Book 3 of the Busker Series
In Germany, Alex is given a lift by Abigail Eve, a black US Air Force captain. They stop at a fast food restaurant in the town of Rothenburg. A few minutes later, three junkies come in. After creating a scene, the kids run off, followed by a concerned nun, and then as Alex and Abigail leave, a bomb explodes, killing her and hospitalising him. He wakes to find Gunther Klein, a reporter, at his bedside.
After Alex is discharged, Klein investigates. Who was the nun? Why were the junkies in the restaurant? To keep Alex safe, Klein sends him to his ex-wife Sigi’s family, but when Alex discovers Sigi is part of what happened—and that the US military want to arrest him—he flees. In Rothenburg train station, trying to make the price of a ticket to anywhere with his fiddle, he meets an elderly black man. It’s Abigail’s father, jazz trumpeter Luther Eve, come to see where his daughter died.
With Luther’s help, Alex escapes to the old East Germany, where he uncovers a plot between ex-STASI officers, a cynical American soldier and an ex-terrorist who has assumed a startling new identity.
Drugs, misplaced idealism and family betrayals come to a head in Hamburg’s red light district, where Alex must make the hardest choice of his life.
....A German motorway intersection in October, the light fading fast, freak weather. One apple. No money.
And no lift, with about an hour of the day left, at a bad junction with no lighting.
If I didn’t get picked up very fast, it was a walk into Kassel, maybe three kilometres. Then what? I fingered the damp fifty euro note in my pocket. Eat hot and sleep rough? Or the other way round? A depressing choice. The only thing that would save me from it was a lift -a long one, south, maybe right into Switzerland. Yes, a long lift with a driver who didn’t mind me sleeping -and then, tomorrow, enough decent weather to let me work the street somewhere and make the price of the rest of the journey by train or bus. How long would it take? I turned back to the motorway. The cars had their headlamps on, now. I leaned back against the sign’s metal stanchion, closed my eyes and tried to plan.
Eat hot, I decided, there would be shelter somewhere -Kassel would have a railway station. If the local cops were inclined to blindness, if I could keep the junkies and winos at bay, a night could be grabbed in the waiting room. Three kilometres, an hour’s slog on foot with my stuff... I’d try it -but in the meantime, I had to eat something.
The hail endorsed my decision by finally stopping. As my hand tightened on the fruit in the fiddle case’s top compartment, I heard another engine. One last try? I stood up too quickly, felt the teeth of the case lock gouge skin from the back of my hand. I was ready to fling out my arm -and then, apple in hand, I paused.

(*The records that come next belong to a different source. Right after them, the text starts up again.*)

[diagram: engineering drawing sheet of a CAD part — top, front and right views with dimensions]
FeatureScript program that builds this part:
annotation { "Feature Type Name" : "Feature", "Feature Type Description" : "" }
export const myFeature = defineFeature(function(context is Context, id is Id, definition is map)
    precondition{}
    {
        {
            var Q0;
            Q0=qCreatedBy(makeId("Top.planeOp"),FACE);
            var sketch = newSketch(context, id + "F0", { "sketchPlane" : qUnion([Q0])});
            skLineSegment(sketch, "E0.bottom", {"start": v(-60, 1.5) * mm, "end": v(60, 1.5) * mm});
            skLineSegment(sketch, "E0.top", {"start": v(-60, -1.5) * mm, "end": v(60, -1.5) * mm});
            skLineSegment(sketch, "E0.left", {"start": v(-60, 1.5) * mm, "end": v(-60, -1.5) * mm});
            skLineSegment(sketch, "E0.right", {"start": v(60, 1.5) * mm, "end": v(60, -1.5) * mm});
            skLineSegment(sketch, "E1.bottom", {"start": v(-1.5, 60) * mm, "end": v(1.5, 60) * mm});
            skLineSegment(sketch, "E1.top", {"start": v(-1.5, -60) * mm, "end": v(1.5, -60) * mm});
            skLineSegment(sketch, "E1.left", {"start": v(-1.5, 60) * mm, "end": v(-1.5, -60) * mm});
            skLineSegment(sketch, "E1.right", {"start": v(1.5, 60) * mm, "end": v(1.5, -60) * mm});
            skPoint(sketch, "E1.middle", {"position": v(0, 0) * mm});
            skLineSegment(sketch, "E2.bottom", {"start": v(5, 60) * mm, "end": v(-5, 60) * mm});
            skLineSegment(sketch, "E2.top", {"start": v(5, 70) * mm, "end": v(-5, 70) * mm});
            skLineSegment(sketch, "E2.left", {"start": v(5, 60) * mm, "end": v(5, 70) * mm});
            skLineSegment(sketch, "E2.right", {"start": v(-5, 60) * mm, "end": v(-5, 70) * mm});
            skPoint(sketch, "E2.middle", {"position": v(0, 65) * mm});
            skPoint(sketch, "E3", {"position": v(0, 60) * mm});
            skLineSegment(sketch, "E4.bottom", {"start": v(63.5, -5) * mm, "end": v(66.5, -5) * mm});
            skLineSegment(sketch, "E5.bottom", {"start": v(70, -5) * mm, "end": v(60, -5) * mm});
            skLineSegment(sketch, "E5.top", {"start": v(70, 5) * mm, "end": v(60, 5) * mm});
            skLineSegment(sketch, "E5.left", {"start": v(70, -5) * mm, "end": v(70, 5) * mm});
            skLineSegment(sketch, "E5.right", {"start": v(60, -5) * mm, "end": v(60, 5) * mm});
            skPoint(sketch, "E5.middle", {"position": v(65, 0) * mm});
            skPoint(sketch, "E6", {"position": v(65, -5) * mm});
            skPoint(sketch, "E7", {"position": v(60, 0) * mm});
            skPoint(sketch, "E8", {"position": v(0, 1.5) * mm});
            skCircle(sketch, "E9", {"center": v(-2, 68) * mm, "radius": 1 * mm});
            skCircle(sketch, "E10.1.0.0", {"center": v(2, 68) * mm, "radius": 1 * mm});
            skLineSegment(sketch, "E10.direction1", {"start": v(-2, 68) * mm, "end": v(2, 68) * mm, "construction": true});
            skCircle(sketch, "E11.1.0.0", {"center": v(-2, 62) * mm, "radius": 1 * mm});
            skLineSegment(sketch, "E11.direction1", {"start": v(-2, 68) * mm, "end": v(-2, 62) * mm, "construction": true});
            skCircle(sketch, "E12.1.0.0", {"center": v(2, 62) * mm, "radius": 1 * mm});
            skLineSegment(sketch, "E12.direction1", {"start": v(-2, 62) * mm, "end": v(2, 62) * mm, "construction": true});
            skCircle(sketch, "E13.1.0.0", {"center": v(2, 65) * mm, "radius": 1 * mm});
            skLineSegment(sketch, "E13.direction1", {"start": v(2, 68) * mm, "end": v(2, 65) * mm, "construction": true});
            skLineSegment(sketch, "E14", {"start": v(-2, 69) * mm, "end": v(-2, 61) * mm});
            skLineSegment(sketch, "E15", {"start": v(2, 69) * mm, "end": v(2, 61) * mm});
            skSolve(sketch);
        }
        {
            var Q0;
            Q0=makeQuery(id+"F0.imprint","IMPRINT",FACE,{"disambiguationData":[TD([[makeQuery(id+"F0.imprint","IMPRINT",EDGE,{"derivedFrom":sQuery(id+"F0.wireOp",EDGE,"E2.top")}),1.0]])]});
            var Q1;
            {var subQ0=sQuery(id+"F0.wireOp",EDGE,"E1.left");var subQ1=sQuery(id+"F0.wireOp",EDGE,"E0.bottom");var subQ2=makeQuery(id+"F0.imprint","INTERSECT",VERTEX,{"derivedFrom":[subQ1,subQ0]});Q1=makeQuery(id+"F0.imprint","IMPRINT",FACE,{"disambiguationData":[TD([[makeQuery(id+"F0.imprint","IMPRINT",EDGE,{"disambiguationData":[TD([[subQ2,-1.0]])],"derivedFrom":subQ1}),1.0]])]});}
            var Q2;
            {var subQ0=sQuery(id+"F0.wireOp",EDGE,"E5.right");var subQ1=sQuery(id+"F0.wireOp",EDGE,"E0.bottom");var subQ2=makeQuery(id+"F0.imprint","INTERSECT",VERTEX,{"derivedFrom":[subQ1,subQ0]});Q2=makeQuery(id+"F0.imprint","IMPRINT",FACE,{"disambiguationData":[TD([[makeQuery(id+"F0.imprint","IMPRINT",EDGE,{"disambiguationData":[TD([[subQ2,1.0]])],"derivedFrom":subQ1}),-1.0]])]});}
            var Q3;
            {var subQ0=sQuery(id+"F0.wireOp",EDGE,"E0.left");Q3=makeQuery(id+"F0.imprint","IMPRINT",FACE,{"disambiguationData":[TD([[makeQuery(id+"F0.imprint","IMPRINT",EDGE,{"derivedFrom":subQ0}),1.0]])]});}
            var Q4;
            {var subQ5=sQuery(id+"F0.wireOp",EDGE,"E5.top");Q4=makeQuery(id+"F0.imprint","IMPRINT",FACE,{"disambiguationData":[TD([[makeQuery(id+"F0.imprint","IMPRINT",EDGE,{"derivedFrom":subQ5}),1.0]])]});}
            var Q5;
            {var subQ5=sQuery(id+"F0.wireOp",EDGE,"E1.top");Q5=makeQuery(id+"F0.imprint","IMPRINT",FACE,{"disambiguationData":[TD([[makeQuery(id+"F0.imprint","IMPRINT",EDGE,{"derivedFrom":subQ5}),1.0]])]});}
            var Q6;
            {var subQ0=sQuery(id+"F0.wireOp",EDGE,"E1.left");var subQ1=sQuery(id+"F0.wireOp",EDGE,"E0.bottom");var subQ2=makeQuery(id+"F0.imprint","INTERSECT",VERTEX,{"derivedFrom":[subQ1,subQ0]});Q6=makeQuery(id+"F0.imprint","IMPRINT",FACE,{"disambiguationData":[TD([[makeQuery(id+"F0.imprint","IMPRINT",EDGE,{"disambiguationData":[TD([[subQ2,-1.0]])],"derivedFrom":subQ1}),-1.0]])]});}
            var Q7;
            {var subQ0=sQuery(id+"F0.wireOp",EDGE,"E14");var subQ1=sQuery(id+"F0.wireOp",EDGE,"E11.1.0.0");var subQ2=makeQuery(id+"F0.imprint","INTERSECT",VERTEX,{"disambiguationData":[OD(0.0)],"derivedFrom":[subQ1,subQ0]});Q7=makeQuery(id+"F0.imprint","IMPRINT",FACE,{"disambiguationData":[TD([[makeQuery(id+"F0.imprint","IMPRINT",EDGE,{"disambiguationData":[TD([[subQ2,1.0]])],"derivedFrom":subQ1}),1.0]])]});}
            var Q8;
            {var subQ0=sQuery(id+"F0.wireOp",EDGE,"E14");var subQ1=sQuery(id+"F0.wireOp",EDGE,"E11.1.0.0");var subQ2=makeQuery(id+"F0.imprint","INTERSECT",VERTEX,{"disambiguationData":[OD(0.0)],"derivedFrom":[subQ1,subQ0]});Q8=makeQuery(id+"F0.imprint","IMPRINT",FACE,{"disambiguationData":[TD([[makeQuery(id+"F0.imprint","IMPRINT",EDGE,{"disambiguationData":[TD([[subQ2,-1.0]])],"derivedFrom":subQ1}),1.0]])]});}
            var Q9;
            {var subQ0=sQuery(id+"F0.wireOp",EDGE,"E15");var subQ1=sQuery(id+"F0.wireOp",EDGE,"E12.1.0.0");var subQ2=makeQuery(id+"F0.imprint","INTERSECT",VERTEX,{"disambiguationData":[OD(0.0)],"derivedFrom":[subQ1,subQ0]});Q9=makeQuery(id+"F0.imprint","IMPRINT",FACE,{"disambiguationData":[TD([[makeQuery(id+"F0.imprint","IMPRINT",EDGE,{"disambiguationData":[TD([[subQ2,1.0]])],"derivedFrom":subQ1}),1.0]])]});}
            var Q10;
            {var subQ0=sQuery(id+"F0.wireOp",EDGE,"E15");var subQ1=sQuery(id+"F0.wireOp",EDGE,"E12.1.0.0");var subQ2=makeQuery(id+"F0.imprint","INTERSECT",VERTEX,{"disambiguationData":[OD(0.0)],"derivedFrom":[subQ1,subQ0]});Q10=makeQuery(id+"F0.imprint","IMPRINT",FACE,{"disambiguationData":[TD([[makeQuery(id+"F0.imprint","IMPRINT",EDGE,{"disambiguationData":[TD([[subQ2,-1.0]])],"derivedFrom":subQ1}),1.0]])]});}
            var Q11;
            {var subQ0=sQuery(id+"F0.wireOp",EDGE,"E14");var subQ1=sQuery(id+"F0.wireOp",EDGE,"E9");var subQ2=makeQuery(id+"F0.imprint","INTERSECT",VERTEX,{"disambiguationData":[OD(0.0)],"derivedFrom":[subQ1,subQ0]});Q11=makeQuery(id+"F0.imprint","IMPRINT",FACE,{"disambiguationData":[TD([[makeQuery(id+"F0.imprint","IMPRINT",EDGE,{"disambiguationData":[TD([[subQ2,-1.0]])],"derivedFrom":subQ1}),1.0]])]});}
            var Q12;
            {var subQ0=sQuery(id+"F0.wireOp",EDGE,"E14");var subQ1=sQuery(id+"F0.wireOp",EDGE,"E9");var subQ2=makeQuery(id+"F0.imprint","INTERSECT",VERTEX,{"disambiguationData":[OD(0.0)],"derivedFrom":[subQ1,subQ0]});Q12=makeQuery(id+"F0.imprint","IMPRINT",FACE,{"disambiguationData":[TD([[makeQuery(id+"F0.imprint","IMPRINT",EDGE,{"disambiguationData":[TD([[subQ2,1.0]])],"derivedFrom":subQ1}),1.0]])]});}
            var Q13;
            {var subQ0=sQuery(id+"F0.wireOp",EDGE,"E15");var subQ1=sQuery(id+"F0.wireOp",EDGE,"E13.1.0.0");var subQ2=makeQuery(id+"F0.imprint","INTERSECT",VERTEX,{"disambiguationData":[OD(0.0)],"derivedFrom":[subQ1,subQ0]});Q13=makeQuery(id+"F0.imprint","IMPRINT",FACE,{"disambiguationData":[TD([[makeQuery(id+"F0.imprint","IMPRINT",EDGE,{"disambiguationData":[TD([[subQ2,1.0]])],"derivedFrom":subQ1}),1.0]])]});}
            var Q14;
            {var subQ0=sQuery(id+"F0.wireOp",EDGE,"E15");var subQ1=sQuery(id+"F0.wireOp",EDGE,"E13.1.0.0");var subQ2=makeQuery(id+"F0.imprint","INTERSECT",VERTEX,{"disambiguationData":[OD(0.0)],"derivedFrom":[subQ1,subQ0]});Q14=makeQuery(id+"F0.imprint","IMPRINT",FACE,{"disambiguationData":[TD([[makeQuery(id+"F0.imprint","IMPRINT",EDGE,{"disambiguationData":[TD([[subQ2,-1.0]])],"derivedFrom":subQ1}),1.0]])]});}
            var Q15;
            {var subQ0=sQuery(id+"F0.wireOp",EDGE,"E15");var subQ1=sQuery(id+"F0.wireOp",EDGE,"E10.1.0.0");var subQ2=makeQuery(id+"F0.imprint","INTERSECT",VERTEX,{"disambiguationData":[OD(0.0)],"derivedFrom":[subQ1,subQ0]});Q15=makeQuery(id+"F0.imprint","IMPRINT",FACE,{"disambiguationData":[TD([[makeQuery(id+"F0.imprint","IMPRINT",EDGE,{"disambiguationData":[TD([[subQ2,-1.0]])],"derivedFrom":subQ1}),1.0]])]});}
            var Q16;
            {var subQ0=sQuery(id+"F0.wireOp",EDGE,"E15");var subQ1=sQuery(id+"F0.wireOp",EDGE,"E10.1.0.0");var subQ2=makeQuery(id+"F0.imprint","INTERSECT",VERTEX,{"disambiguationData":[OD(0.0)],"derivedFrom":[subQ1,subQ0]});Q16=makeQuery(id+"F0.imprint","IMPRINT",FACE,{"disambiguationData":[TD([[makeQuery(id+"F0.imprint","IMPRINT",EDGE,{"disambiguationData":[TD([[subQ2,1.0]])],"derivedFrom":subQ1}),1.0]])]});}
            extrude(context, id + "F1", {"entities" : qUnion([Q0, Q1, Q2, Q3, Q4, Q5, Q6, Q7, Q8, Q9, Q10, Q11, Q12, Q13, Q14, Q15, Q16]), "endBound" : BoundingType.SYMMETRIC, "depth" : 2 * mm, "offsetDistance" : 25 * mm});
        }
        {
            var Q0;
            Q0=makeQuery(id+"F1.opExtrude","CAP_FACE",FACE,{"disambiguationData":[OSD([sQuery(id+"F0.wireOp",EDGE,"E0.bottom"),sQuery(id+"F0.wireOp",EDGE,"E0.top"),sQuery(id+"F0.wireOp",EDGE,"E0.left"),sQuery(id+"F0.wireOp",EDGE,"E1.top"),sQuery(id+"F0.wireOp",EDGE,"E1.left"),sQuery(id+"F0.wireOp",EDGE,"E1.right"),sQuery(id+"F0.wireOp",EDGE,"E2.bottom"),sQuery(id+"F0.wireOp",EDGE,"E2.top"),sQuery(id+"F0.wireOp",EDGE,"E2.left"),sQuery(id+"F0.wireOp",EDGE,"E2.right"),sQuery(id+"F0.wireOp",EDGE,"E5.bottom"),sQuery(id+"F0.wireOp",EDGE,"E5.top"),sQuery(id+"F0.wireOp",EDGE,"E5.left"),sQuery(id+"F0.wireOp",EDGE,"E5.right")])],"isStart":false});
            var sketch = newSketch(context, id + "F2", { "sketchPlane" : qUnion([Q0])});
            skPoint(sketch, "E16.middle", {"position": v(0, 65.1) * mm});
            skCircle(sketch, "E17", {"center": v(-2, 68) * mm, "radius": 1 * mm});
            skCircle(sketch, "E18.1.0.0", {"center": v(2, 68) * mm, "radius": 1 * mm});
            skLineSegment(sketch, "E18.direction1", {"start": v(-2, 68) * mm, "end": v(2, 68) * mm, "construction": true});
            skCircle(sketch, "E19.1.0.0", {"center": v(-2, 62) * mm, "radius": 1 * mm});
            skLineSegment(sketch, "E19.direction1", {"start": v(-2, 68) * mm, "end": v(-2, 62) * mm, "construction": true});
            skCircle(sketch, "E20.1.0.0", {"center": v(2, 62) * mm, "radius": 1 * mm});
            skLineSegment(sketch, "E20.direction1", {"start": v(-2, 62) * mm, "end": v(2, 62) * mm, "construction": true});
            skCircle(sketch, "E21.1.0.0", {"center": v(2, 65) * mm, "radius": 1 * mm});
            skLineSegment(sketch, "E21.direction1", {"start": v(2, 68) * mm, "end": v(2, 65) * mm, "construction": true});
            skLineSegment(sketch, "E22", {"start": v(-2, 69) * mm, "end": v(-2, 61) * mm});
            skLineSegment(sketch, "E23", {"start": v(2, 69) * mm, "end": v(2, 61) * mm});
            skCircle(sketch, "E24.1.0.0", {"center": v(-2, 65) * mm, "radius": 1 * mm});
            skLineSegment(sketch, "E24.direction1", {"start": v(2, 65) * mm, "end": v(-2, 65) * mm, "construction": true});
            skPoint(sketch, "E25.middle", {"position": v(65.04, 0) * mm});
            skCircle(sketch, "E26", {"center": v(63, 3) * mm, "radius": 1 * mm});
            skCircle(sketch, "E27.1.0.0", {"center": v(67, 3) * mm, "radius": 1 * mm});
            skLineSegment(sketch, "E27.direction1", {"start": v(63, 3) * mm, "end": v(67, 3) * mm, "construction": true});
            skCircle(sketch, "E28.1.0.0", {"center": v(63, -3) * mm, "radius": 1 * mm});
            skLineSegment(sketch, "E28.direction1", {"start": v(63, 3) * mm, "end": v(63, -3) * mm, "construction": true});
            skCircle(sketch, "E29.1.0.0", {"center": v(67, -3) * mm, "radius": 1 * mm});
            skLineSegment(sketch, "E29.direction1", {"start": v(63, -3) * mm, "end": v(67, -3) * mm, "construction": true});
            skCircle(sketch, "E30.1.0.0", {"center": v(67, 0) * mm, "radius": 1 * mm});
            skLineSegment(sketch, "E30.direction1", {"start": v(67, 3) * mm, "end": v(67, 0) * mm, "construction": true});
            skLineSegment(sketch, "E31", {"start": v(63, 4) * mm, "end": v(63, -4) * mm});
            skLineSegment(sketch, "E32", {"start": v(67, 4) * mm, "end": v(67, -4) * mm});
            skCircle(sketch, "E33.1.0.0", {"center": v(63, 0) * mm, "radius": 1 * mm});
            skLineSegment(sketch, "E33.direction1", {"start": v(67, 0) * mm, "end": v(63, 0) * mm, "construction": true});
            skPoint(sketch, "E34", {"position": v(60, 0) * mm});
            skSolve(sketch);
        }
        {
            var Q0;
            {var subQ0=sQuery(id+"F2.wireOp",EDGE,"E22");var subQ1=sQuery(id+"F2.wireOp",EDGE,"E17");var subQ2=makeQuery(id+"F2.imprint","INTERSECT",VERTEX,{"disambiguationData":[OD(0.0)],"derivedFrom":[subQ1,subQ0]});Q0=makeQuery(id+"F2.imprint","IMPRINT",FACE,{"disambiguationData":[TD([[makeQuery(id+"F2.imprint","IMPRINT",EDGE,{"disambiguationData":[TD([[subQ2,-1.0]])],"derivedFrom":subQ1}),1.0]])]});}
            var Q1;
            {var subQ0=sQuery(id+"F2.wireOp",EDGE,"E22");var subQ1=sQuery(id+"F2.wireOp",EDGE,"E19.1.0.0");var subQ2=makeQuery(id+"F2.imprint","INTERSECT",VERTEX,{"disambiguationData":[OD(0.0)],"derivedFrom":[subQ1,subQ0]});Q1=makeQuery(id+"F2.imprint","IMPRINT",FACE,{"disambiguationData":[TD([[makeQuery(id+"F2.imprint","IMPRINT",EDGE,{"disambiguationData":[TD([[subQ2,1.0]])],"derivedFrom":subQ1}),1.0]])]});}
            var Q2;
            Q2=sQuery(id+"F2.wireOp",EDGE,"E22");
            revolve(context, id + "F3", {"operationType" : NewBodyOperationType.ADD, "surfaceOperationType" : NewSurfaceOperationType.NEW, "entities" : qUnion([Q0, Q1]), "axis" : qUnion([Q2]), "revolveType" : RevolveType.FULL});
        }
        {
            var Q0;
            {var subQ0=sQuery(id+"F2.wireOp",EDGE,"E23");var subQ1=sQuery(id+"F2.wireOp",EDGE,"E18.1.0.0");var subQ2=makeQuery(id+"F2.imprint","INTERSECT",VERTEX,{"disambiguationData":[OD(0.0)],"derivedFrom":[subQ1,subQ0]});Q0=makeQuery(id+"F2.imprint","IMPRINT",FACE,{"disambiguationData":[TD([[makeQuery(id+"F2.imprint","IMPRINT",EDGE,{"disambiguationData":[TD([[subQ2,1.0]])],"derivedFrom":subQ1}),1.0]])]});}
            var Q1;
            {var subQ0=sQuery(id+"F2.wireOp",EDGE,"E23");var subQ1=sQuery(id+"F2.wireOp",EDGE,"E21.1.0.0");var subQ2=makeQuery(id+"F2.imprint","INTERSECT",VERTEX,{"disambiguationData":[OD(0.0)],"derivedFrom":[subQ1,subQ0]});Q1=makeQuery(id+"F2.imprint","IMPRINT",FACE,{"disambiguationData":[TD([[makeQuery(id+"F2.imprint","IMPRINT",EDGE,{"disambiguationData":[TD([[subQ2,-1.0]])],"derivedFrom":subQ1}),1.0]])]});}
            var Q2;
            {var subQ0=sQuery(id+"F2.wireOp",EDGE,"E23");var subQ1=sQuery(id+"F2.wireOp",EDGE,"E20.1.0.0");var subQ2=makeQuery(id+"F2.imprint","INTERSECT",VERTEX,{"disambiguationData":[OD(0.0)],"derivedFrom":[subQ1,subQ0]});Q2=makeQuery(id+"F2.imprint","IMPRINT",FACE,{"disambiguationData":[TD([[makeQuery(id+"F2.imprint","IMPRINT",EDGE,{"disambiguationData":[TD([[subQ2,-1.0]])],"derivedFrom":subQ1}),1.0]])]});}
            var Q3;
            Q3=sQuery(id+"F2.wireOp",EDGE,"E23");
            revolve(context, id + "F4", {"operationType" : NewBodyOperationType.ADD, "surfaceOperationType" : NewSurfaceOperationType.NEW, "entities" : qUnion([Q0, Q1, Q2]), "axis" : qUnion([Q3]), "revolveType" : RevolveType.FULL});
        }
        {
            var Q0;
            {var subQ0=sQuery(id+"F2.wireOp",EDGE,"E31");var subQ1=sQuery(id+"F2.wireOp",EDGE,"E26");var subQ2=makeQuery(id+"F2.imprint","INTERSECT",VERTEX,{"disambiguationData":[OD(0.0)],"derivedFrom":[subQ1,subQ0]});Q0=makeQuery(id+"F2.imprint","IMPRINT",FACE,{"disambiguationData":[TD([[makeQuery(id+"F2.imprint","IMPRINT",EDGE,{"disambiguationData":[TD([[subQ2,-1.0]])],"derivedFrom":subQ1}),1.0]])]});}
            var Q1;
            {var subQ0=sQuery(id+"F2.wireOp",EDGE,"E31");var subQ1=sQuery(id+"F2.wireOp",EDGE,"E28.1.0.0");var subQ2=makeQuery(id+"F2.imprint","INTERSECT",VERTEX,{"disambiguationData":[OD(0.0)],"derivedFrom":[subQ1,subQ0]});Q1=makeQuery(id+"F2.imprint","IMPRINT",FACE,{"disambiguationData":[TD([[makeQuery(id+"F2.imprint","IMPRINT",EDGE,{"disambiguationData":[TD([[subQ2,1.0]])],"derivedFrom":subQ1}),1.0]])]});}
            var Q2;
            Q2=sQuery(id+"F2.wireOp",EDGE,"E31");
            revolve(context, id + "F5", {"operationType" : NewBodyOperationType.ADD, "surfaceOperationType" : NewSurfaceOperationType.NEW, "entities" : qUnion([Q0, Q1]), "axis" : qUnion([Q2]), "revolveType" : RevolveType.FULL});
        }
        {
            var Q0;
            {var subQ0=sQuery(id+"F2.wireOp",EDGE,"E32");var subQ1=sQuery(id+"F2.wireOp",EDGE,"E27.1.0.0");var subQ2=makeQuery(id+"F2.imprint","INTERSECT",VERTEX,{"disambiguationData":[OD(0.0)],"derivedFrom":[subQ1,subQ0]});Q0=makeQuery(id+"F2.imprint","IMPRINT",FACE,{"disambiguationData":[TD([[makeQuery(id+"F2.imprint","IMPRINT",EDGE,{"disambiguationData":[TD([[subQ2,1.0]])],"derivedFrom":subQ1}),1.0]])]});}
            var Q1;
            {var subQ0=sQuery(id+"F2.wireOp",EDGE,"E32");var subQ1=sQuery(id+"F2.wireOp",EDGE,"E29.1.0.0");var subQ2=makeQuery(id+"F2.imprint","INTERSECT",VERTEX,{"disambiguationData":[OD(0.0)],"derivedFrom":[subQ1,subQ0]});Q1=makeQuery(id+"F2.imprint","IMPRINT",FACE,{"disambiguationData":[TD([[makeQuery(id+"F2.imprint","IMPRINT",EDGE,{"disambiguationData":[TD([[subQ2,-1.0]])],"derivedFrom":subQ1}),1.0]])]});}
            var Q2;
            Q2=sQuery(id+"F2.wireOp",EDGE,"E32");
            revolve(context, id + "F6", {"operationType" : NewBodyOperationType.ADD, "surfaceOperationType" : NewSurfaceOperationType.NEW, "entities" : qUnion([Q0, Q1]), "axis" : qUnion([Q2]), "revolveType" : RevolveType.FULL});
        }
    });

An ancient Volkswagen, stickers everywhere, one wing all but rusted away, the front bumper held on by string. Only one wiper was working. The thought came fast; what was this vehicle doing on an Autobahn? The Germans were fanatic about roadworthiness. And the driver was revving too much, crunching the gears...
But still, a chance. I jerked out my hand -and lost my grip on the apple. It arced away, glanced off the car’s rusty bonnet and lodged behind the single wiper, jamming it. The car slewed to a halt. The door opened. The driver got out. I saw the back of an olive green jacket and a tightly cropped helmet of dark hair. A black hand reached across and dislodged the stuck fruit. The figure turned.